She shivered as she recalled that darkened chamber, the tainted atmosphere, the oppressive heat of a fire that had been burning day and night through the mild October weather. She knew that there was poison in that pestilential air, and that she had inhaled it, knew and did not care.
Her eyes were shining with a feverish light. Her heart ached with remorseful pity for the deserted wife, deserted by the man who had fled from his country, flung himself into a service of danger, flung away his life perhaps. It was because she had been unwise, had encouraged a close friendship that was but a mask for love, that yonder poor woman was lying on her sick bed deserted by her natural protector. He had sacrificed every tie, renounced every duty, on account of that guilty love. She hated herself when she thought that she had lured him from his home, had made him her friend and counsellor, at the expense of his young wife. Every hour he had spent with her in St. James's Square had been stolen from Lucy and her boy. It was the wife who had a right to his thoughts, his counsels, his leisure; and she had filched them from her. He had lingered by the fireside in her library, reluctant to leave her, when he should have been brightening Lucy's monotonous existence, elevating her mind by his conversation, continuing that education of heart and intellect in which he had been engaged before he lost himself in a fatal friendship. She had driven him from her with anger and contempt, driven him into exile and danger; but had she not as much need to be angry with herself, remembering her pleasure in his company, her forgetfulness of his wife's claims?
This one thing remained for her to do, to watch over the lonely wife in her day of peril, to win her back to life and health if it were possible. This atoning act would ease her conscience, perhaps, and bring her peace of mind. If George Stobart lived to come back to England he would know that she had done her duty, and, although not a Christian, had fulfilled the Christian's mission of mercy and love.
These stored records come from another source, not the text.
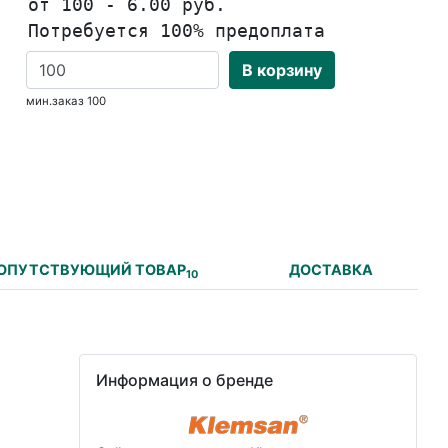
от 100 - 6.00 руб.
Потребуется 100% предоплата
В корзину
мин.заказ 100
ОПУТСТВУЮЩИЙ ТОВАР
ДОСТАВКА
10
Информация о бренде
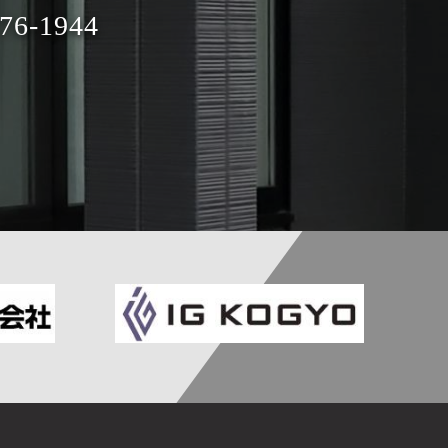
76-1944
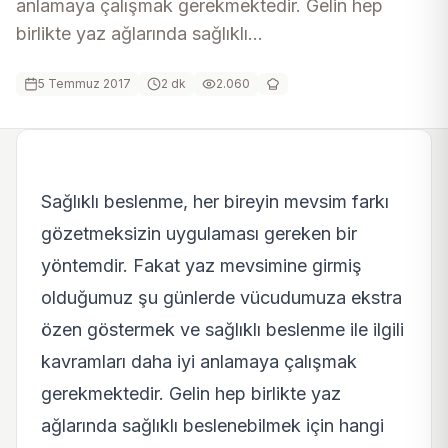
anlamaya çalışmak gerekmektedir. Gelin hep
birlikte yaz ağlarında sağlıklı...
5 Temmuz 2017
2
dk
2.060
Sağlıklı beslenme, her bireyin mevsim farkı
gözetmeksizin uygulaması gereken bir
yöntemdir. Fakat yaz mevsimine girmiş
olduğumuz şu günlerde vücudumuza ekstra
özen göstermek ve sağlıklı beslenme ile ilgili
kavramları daha iyi anlamaya çalışmak
gerekmektedir. Gelin hep birlikte yaz
ağlarında sağlıklı beslenebilmek için hangi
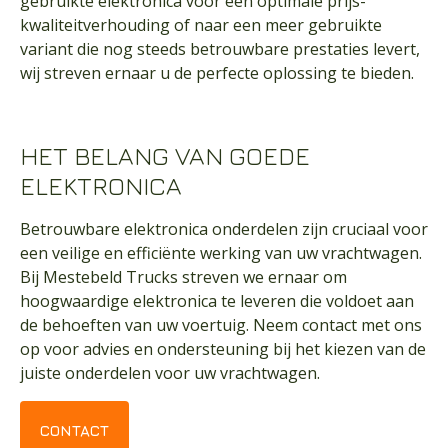
gebruikte elektronica voor een optimale prijs-
kwaliteitverhouding of naar een meer gebruikte
variant die nog steeds betrouwbare prestaties levert,
wij streven ernaar u de perfecte oplossing te bieden.
HET BELANG VAN GOEDE
ELEKTRONICA
Betrouwbare elektronica onderdelen zijn cruciaal voor
een veilige en efficiënte werking van uw vrachtwagen.
Bij Mestebeld Trucks streven we ernaar om
hoogwaardige elektronica te leveren die voldoet aan
de behoeften van uw voertuig. Neem
contact
met ons
op voor advies en ondersteuning bij het kiezen van de
juiste onderdelen voor uw vrachtwagen.
CONTACT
And if that ghastly distemper struck her down—a possible result, though she did not apprehend it—what then? She had no keen love of life, and would not much regret to lay down the load of days that had lost their savour. She had tasted all the pleasures that the world, the flesh, and the devil can offer a beautiful woman, all the luxuries that gold can buy, all the homage that rank can claim, the adulation of high-born profligates, the envy of rival beauties, and every trivial diversion that Satan can put into the minds of the idle rich. She had struck every note in the gamut of elegant pleasures; and had arrived at that period of satiety in which some women take to vice as the natural crescendo in the scale of emotion. What sacrifice would it be to die for her who feared no hereafter, had no account to render?
She visited Mrs. Stobart every day, questioned nurses and doctors, and took infinite trouble to secure the patient's comfort. She sat by the sick-bed, endured the fetid atmosphere of a room carefully shut against the air of heaven, she listened to Lucy's delirious ravings, her frantic appeals to her husband to come back to her. She, who in her right senses had seemed to grieve so little at his absence, in her wanderings was for ever recalling the happy hours of their courtship, acting over again that simple story of a girl's first love for a sweetheart of superior station.
Antonia listened with an aching heart. The love was there then; the woman was not the pink-and-white automaton she had once thought her. And she had come between George Stobart and this idyllic affection, had spoiled two lives, unwittingly, but not without guilt. She had absorbed him, suffered him to squander all his leisure upon her company, sought his counsel, invited his sympathy, made herself a part of his life, as no woman has the right to do with another woman's husband.
And now, sitting by what might be the bed of death, she could not forgive herself for that friendship which she had cherished without thought of the cost. She had courted his company, and reproached him when he absented himself. He had been her most cherished companion; those days had been blank on which they had not met. All the feverish pleasures of the great world had not been enough to make up for one lost hour of his society. Their talk beside the firelit hearth, in the darkening twilight, their meetings in poverty-stricken garrets and loathsome alleys, had been more to her than all the rest of her life.
"If she should die before he comes back to her it will be on my conscience for ever that I was the wretch who parted them," she thought.
The doctors were not hopeful of Mrs. Stobart's recovery. She had very little strength, they told Lady Kilrush, very little power to fight against the disease, which had attacked her in its most virulent form. Should she recover, she would be disfigured for life, and possibly blind.
Oh, the horror of it! If he came home to find the pretty childish face, the lily and rose complexion, so cruelly transformed! Was not death almost better for the victim than such a resurrection?